● REQUIREMENTS
Reproduce every line of the records below word for word, leaving out the pictures.
►
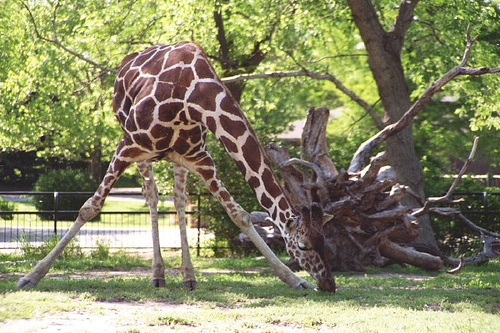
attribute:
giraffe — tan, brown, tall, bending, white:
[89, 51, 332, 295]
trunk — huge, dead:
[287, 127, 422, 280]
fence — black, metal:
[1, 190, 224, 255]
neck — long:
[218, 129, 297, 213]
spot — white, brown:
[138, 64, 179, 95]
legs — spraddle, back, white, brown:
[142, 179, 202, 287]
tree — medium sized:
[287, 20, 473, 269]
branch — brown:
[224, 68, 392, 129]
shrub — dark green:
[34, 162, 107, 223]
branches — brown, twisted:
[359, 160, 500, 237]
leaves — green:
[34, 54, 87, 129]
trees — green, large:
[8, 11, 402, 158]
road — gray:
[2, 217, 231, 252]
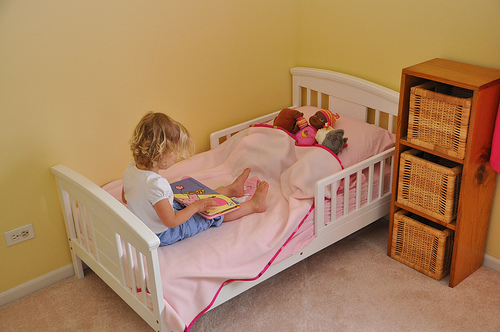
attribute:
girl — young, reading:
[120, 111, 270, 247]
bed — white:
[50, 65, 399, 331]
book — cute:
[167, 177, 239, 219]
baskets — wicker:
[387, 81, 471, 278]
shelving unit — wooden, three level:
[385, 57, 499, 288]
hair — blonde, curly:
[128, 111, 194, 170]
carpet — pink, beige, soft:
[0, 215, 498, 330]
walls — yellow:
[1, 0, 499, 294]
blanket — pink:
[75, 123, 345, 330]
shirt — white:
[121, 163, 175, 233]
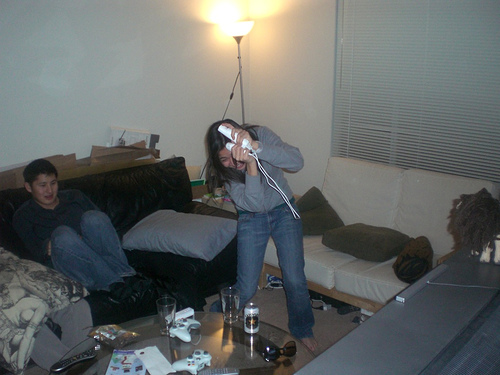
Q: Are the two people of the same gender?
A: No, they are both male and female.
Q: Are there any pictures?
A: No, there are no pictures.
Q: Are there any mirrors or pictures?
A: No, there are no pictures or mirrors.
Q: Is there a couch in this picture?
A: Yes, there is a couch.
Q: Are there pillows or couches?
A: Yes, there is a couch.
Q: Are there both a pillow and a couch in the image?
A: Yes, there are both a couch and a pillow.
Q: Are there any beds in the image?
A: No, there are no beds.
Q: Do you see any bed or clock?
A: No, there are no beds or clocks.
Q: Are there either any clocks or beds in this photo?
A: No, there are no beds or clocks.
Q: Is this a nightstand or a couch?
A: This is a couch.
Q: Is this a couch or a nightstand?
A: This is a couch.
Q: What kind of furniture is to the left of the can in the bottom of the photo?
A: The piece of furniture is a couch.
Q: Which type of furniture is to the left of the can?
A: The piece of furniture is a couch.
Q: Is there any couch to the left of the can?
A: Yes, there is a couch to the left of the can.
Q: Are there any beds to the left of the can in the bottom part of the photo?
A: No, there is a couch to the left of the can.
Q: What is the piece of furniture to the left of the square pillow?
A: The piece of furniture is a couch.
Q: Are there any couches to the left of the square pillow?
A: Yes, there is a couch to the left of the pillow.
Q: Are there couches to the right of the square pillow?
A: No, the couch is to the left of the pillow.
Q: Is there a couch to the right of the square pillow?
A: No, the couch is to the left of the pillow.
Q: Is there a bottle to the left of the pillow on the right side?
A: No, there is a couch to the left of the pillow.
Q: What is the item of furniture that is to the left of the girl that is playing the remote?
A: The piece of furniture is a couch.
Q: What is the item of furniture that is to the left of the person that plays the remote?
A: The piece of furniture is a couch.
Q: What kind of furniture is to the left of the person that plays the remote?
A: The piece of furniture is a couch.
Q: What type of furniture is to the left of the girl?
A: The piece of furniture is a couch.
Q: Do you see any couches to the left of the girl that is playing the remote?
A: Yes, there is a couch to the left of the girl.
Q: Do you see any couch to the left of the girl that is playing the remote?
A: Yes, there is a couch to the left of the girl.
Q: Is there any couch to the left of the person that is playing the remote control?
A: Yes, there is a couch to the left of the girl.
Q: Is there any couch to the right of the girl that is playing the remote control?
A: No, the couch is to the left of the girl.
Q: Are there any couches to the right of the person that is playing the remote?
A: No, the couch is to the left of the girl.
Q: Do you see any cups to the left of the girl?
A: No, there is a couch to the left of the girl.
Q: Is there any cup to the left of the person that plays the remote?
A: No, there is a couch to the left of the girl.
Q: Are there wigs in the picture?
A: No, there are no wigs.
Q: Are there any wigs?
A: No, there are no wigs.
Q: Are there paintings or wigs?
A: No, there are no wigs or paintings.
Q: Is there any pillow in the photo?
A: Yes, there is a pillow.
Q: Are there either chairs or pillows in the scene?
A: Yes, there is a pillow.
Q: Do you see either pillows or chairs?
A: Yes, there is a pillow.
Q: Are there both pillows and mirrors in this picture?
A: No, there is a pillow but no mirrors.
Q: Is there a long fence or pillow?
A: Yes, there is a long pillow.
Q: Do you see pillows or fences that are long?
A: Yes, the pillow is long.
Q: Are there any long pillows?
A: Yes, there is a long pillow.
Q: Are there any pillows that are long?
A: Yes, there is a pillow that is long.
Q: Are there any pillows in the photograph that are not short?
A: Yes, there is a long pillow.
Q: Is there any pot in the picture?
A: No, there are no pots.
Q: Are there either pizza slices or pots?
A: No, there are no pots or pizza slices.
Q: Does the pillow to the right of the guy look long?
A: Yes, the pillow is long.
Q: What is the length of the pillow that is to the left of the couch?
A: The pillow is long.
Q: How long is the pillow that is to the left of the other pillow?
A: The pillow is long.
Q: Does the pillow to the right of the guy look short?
◄
● COMPLETE RESPONSE
attribute:
giraffe — tan, brown, tall, bending, white:
[89, 51, 332, 295]
trunk — huge, dead:
[287, 127, 422, 280]
fence — black, metal:
[1, 190, 224, 255]
neck — long:
[218, 129, 297, 213]
spot — white, brown:
[138, 64, 179, 95]
legs — spraddle, back, white, brown:
[142, 179, 202, 287]
tree — medium sized:
[287, 20, 473, 269]
branch — brown:
[224, 68, 392, 129]
shrub — dark green:
[34, 162, 107, 223]
branches — brown, twisted:
[359, 160, 500, 237]
leaves — green:
[34, 54, 87, 129]
trees — green, large:
[8, 11, 402, 158]
road — gray:
[2, 217, 231, 252]
attribute:
girl — young, reading:
[120, 111, 270, 247]
bed — white:
[50, 65, 399, 331]
book — cute:
[167, 177, 239, 219]
baskets — wicker:
[387, 81, 471, 278]
shelving unit — wooden, three level:
[385, 57, 499, 288]
hair — blonde, curly:
[128, 111, 194, 170]
carpet — pink, beige, soft:
[0, 215, 498, 330]
walls — yellow:
[1, 0, 499, 294]
blanket — pink:
[75, 123, 345, 330]
shirt — white:
[121, 163, 175, 233]
Q: Are the two people of the same gender?
A: No, they are both male and female.
Q: Are there any pictures?
A: No, there are no pictures.
Q: Are there any mirrors or pictures?
A: No, there are no pictures or mirrors.
Q: Is there a couch in this picture?
A: Yes, there is a couch.
Q: Are there pillows or couches?
A: Yes, there is a couch.
Q: Are there both a pillow and a couch in the image?
A: Yes, there are both a couch and a pillow.
Q: Are there any beds in the image?
A: No, there are no beds.
Q: Do you see any bed or clock?
A: No, there are no beds or clocks.
Q: Are there either any clocks or beds in this photo?
A: No, there are no beds or clocks.
Q: Is this a nightstand or a couch?
A: This is a couch.
Q: Is this a couch or a nightstand?
A: This is a couch.
Q: What kind of furniture is to the left of the can in the bottom of the photo?
A: The piece of furniture is a couch.
Q: Which type of furniture is to the left of the can?
A: The piece of furniture is a couch.
Q: Is there any couch to the left of the can?
A: Yes, there is a couch to the left of the can.
Q: Are there any beds to the left of the can in the bottom part of the photo?
A: No, there is a couch to the left of the can.
Q: What is the piece of furniture to the left of the square pillow?
A: The piece of furniture is a couch.
Q: Are there any couches to the left of the square pillow?
A: Yes, there is a couch to the left of the pillow.
Q: Are there couches to the right of the square pillow?
A: No, the couch is to the left of the pillow.
Q: Is there a couch to the right of the square pillow?
A: No, the couch is to the left of the pillow.
Q: Is there a bottle to the left of the pillow on the right side?
A: No, there is a couch to the left of the pillow.
Q: What is the item of furniture that is to the left of the girl that is playing the remote?
A: The piece of furniture is a couch.
Q: What is the item of furniture that is to the left of the person that plays the remote?
A: The piece of furniture is a couch.
Q: What kind of furniture is to the left of the person that plays the remote?
A: The piece of furniture is a couch.
Q: What type of furniture is to the left of the girl?
A: The piece of furniture is a couch.
Q: Do you see any couches to the left of the girl that is playing the remote?
A: Yes, there is a couch to the left of the girl.
Q: Do you see any couch to the left of the girl that is playing the remote?
A: Yes, there is a couch to the left of the girl.
Q: Is there any couch to the left of the person that is playing the remote control?
A: Yes, there is a couch to the left of the girl.
Q: Is there any couch to the right of the girl that is playing the remote control?
A: No, the couch is to the left of the girl.
Q: Are there any couches to the right of the person that is playing the remote?
A: No, the couch is to the left of the girl.
Q: Do you see any cups to the left of the girl?
A: No, there is a couch to the left of the girl.
Q: Is there any cup to the left of the person that plays the remote?
A: No, there is a couch to the left of the girl.
Q: Are there wigs in the picture?
A: No, there are no wigs.
Q: Are there any wigs?
A: No, there are no wigs.
Q: Are there paintings or wigs?
A: No, there are no wigs or paintings.
Q: Is there any pillow in the photo?
A: Yes, there is a pillow.
Q: Are there either chairs or pillows in the scene?
A: Yes, there is a pillow.
Q: Do you see either pillows or chairs?
A: Yes, there is a pillow.
Q: Are there both pillows and mirrors in this picture?
A: No, there is a pillow but no mirrors.
Q: Is there a long fence or pillow?
A: Yes, there is a long pillow.
Q: Do you see pillows or fences that are long?
A: Yes, the pillow is long.
Q: Are there any long pillows?
A: Yes, there is a long pillow.
Q: Are there any pillows that are long?
A: Yes, there is a pillow that is long.
Q: Are there any pillows in the photograph that are not short?
A: Yes, there is a long pillow.
Q: Is there any pot in the picture?
A: No, there are no pots.
Q: Are there either pizza slices or pots?
A: No, there are no pots or pizza slices.
Q: Does the pillow to the right of the guy look long?
A: Yes, the pillow is long.
Q: What is the length of the pillow that is to the left of the couch?
A: The pillow is long.
Q: How long is the pillow that is to the left of the other pillow?
A: The pillow is long.
Q: Does the pillow to the right of the guy look short?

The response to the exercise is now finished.